Since its founding, Orange County has witnessed the arrival of millions of people from every part of the world. By 2020, the population exceeded 3 million residents, making Orange County the sixth most populous county in the United States.
Becoming a center for diversity and progress required many ordinary people to stand up for American principles and fight to put them into practice. For example, in the 1920s, the Ku Klux Klan gained a foothold in Orange County. On this panel, you’ll find a photo of Anaheim Klansmen from that era. By 1924, Klan-supported candidates held a majority on the Anaheim City Council.
The citizens of Anaheim rallied to recall these Klan- supported council members, with the support of District Attorney Alexander P. Nelson. In a 1925 recall election, 95% of registered voters came to the polls and cast their votes.
The citizens of Anaheim defeated the Klansmen in a landslide.
That vote certainly did not end discrimination in Orange County. Twenty years later, the Mendez family and their co-petitioners, like most other students of Mexican heritage in Orange County, were still being denied educational equality. But the steady work of ordinary people from all walks of life and from every community and background made this county a center for diversity and progress.
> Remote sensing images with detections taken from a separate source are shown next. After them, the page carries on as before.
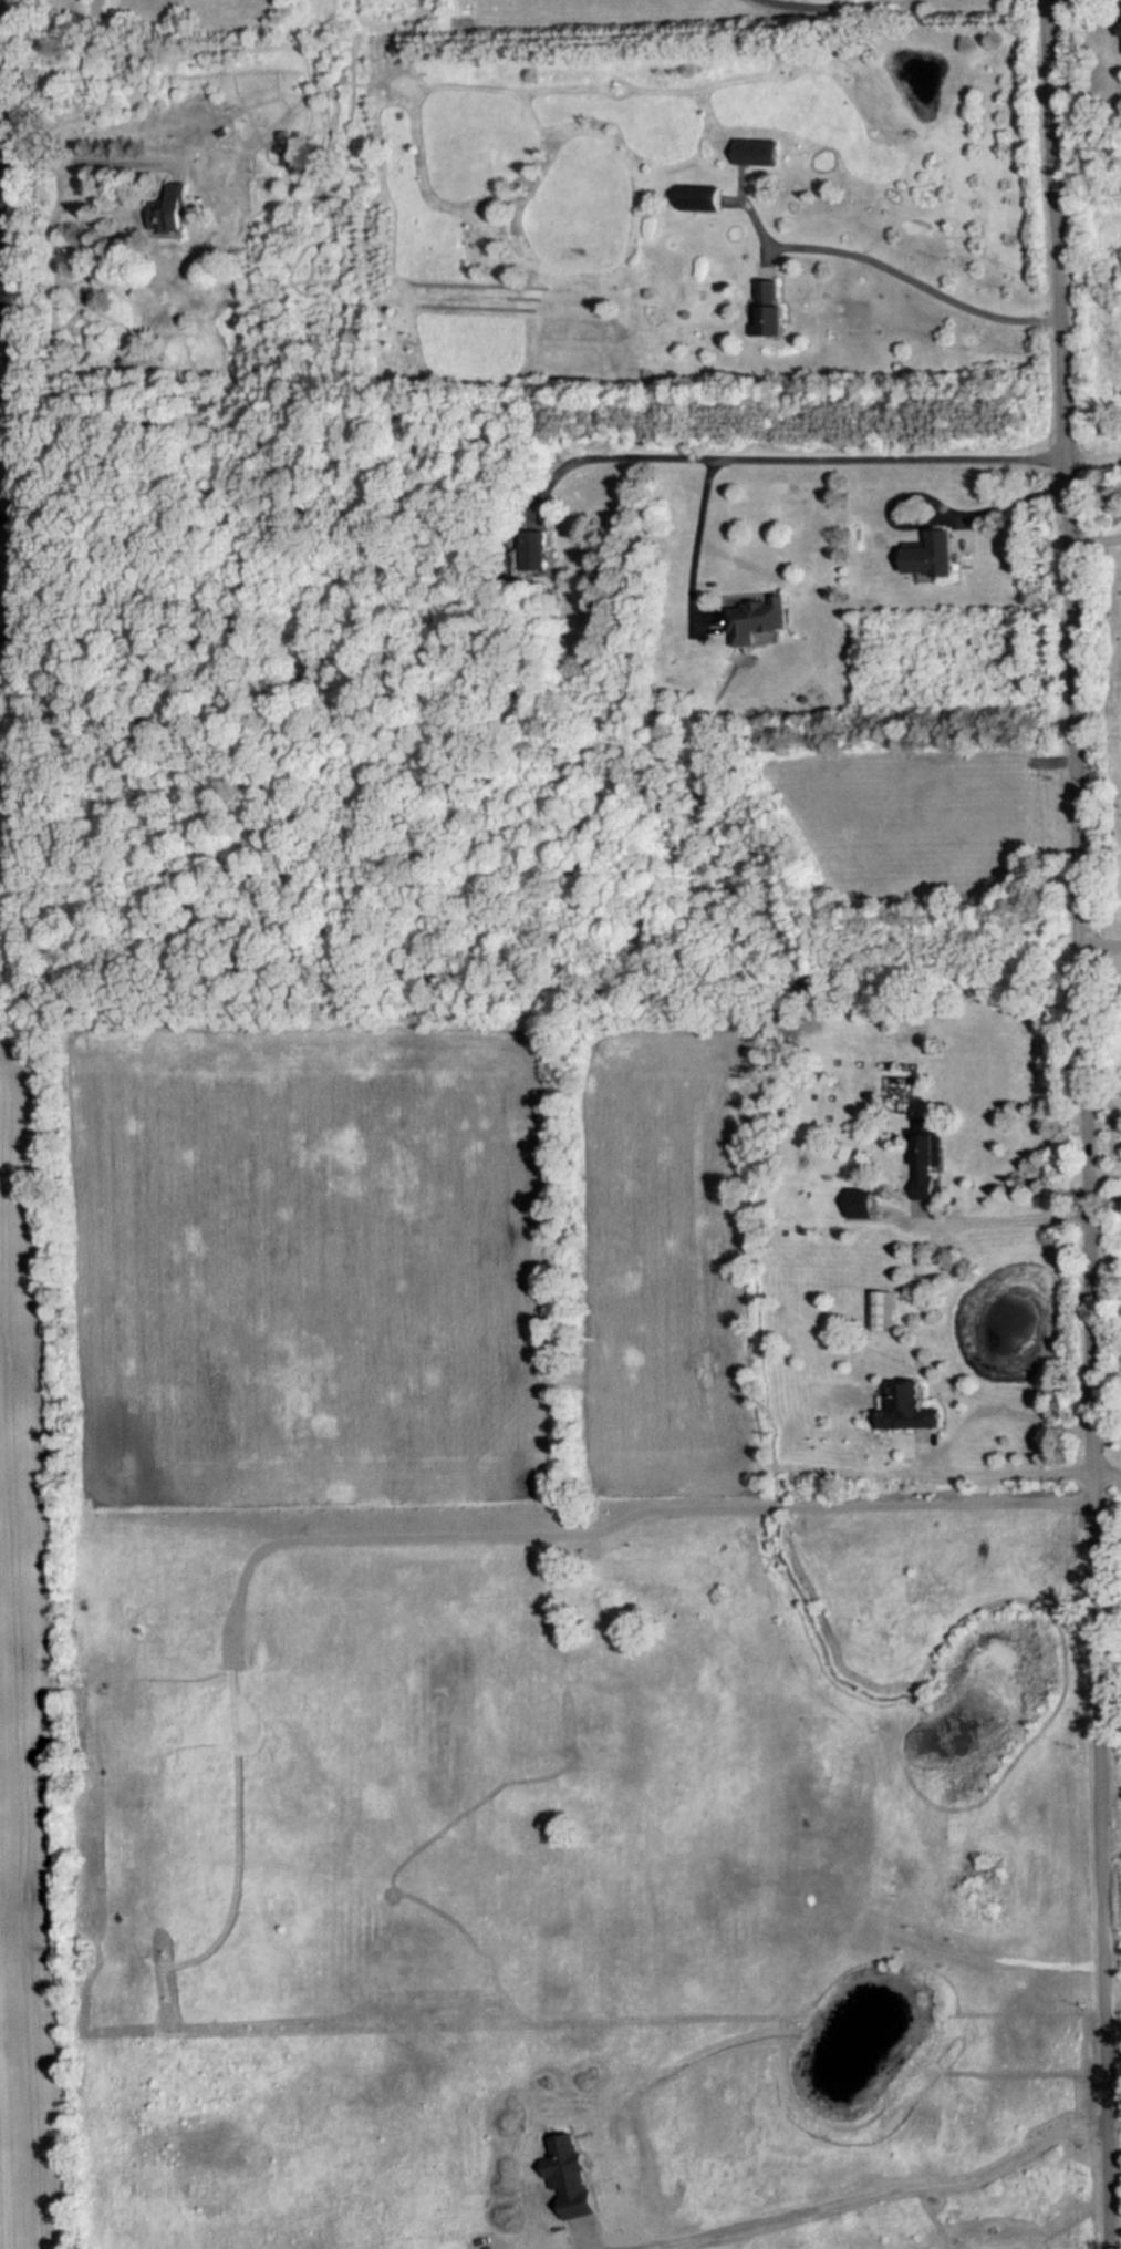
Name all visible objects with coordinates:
road: (820, 8)
building: (752, 153)
road: (92, 158)
building: (697, 199)
building: (167, 215)
road: (916, 281)
building: (764, 304)
road: (4, 305)
road: (10, 319)
road: (775, 457)
road: (1092, 460)
road: (7, 510)
road: (939, 513)
building: (532, 548)
road: (692, 548)
building: (931, 553)
building: (753, 617)
road: (1099, 938)
road: (1083, 1124)
building: (921, 1164)
road: (1103, 1175)
building: (857, 1206)
road: (1000, 1220)
building: (879, 1311)
building: (903, 1409)
road: (1010, 1470)
road: (1106, 1475)
road: (1110, 1842)
road: (1112, 1990)
road: (1114, 2123)
road: (880, 2189)
road: (582, 2238)

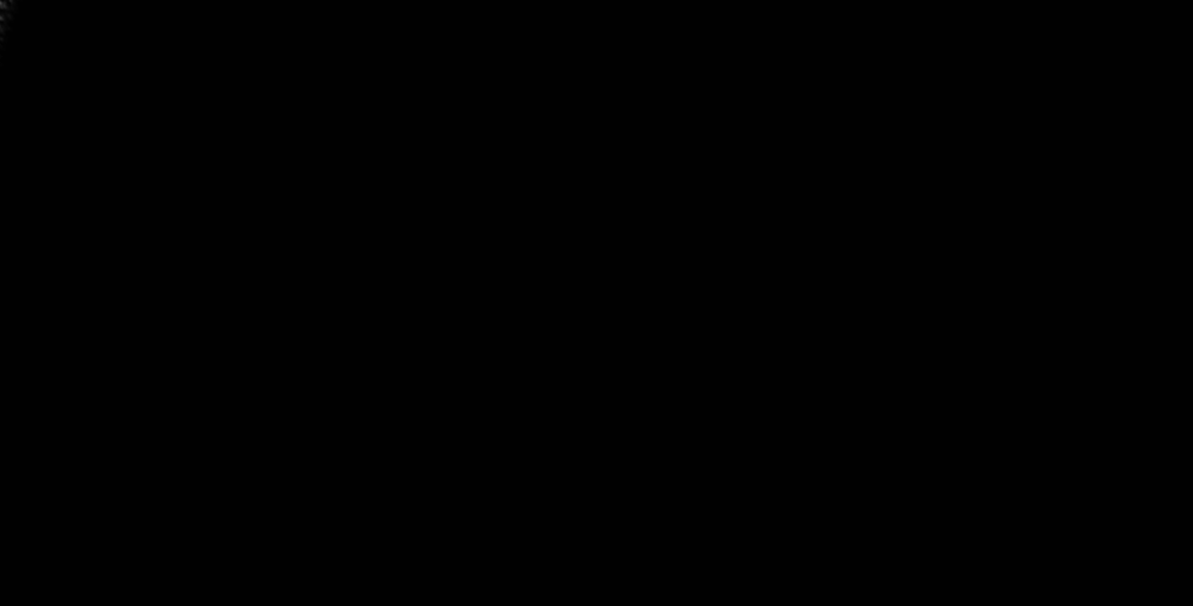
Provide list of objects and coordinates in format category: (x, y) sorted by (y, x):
river: (755, 320)

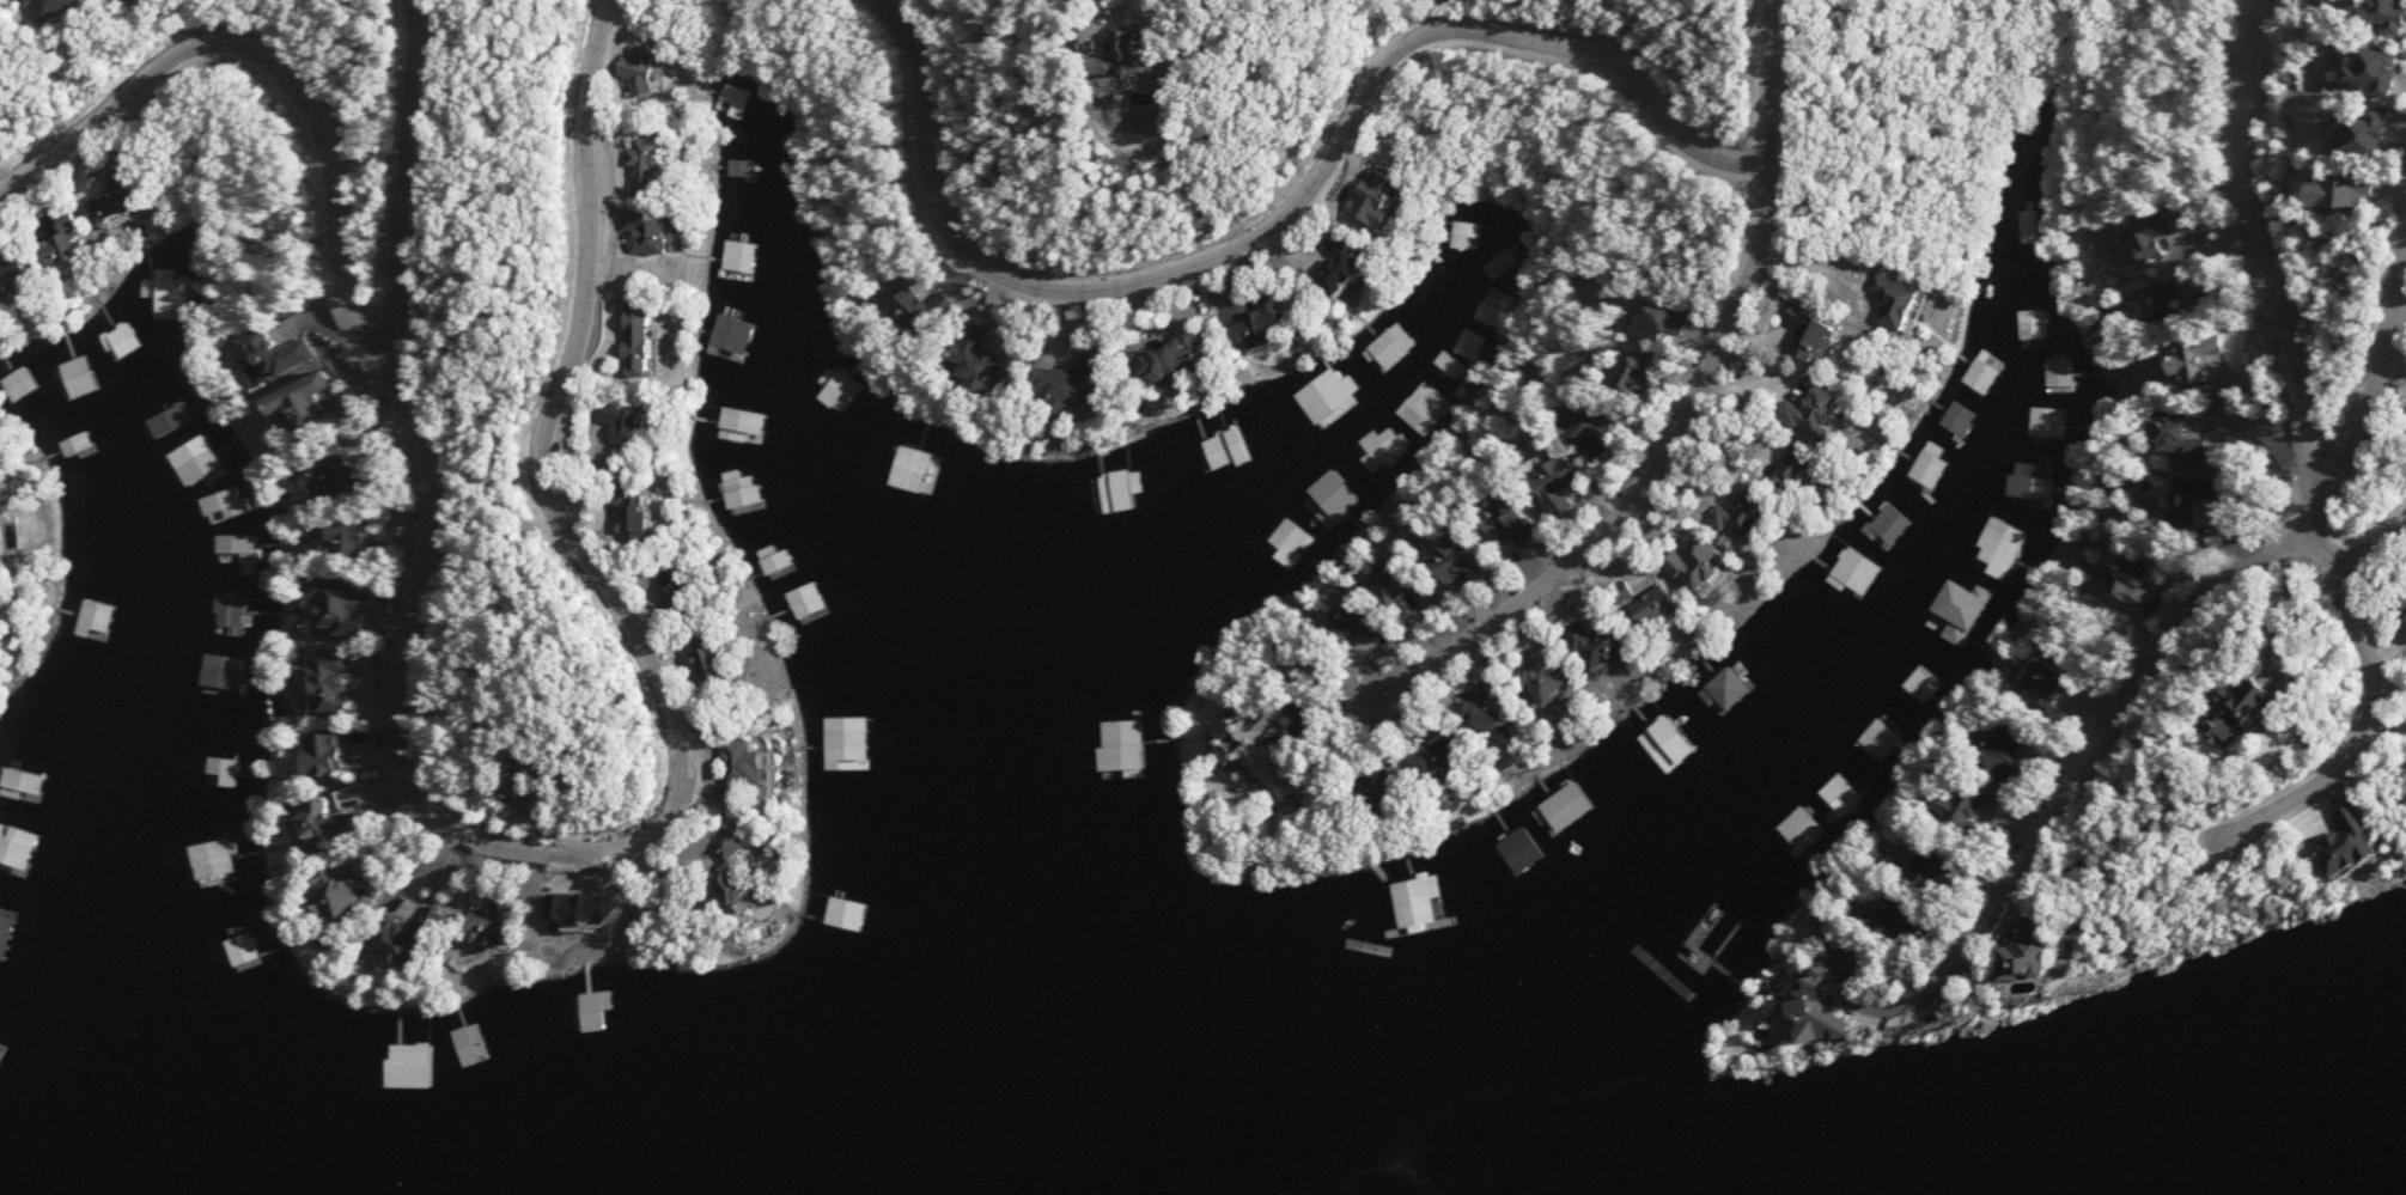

They included Mexican-American families who stood together, Japanese-American families who courageously persevered through internment, a European-American banker who brought the Munemitsu and Mendez families together and helped craft the lease agreement, Jewish-American attorney David Marcus who represented the families, and the African-American attorneys of the NAACP, including Thurgood Marshall, who supported the fight for school integration in Orange County.